The task: Copy out each line below exactly as it appears.

Information shown:
━━━━━━━━━━━━━━━━━━━━
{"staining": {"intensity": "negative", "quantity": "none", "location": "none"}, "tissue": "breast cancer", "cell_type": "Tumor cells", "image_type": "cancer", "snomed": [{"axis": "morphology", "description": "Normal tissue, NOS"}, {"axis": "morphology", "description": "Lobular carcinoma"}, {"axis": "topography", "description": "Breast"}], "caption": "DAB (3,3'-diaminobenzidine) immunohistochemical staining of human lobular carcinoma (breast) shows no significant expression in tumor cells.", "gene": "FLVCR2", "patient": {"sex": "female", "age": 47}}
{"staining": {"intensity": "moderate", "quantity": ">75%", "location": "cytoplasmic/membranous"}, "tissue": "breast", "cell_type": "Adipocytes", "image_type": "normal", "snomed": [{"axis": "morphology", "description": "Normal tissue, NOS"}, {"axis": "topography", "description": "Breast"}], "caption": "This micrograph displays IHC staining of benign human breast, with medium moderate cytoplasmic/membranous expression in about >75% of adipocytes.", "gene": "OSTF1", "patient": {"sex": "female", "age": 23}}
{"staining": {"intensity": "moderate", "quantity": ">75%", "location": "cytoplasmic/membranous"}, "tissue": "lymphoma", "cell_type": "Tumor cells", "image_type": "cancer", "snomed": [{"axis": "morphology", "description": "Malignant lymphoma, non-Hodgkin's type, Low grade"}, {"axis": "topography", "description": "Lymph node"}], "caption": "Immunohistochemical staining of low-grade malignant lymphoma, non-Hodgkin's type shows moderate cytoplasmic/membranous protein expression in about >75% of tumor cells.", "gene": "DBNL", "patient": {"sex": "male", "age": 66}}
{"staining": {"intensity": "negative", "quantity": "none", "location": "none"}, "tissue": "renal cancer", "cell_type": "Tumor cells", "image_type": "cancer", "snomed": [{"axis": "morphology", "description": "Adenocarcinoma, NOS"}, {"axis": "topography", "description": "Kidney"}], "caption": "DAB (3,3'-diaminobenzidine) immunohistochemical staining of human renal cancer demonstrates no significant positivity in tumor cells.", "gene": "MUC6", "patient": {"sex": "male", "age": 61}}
━━━━━━━━━━━━━━━━━━━━
Result of this exercise:
{"staining": {"intensity": "negative", "quantity": "none", "location": "none"}, "tissue": "breast cancer", "cell_type": "Tumor cells", "image_type": "cancer", "snomed": [{"axis": "morphology", "description": "Normal tissue, NOS"}, {"axis": "morphology", "description": "Lobular carcinoma"}, {"axis": "topography", "description": "Breast"}], "caption": "DAB (3,3'-diaminobenzidine) immunohistochemical staining of human lobular carcinoma (breast) shows no significant expression in tumor cells.", "gene": "FLVCR2", "patient": {"sex": "female", "age": 47}}
{"staining": {"intensity": "moderate", "quantity": ">75%", "location": "cytoplasmic/membranous"}, "tissue": "breast", "cell_type": "Adipocytes", "image_type": "normal", "snomed": [{"axis": "morphology", "description": "Normal tissue, NOS"}, {"axis": "topography", "description": "Breast"}], "caption": "This micrograph displays IHC staining of benign human breast, with medium moderate cytoplasmic/membranous expression in about >75% of adipocytes.", "gene": "OSTF1", "patient": {"sex": "female", "age": 23}}
{"staining": {"intensity": "moderate", "quantity": ">75%", "location": "cytoplasmic/membranous"}, "tissue": "lymphoma", "cell_type": "Tumor cells", "image_type": "cancer", "snomed": [{"axis": "morphology", "description": "Malignant lymphoma, non-Hodgkin's type, Low grade"}, {"axis": "topography", "description": "Lymph node"}], "caption": "Immunohistochemical staining of low-grade malignant lymphoma, non-Hodgkin's type shows moderate cytoplasmic/membranous protein expression in about >75% of tumor cells.", "gene": "DBNL", "patient": {"sex": "male", "age": 66}}
{"staining": {"intensity": "negative", "quantity": "none", "location": "none"}, "tissue": "renal cancer", "cell_type": "Tumor cells", "image_type": "cancer", "snomed": [{"axis": "morphology", "description": "Adenocarcinoma, NOS"}, {"axis": "topography", "description": "Kidney"}], "caption": "DAB (3,3'-diaminobenzidine) immunohistochemical staining of human renal cancer demonstrates no significant positivity in tumor cells.", "gene": "MUC6", "patient": {"sex": "male", "age": 61}}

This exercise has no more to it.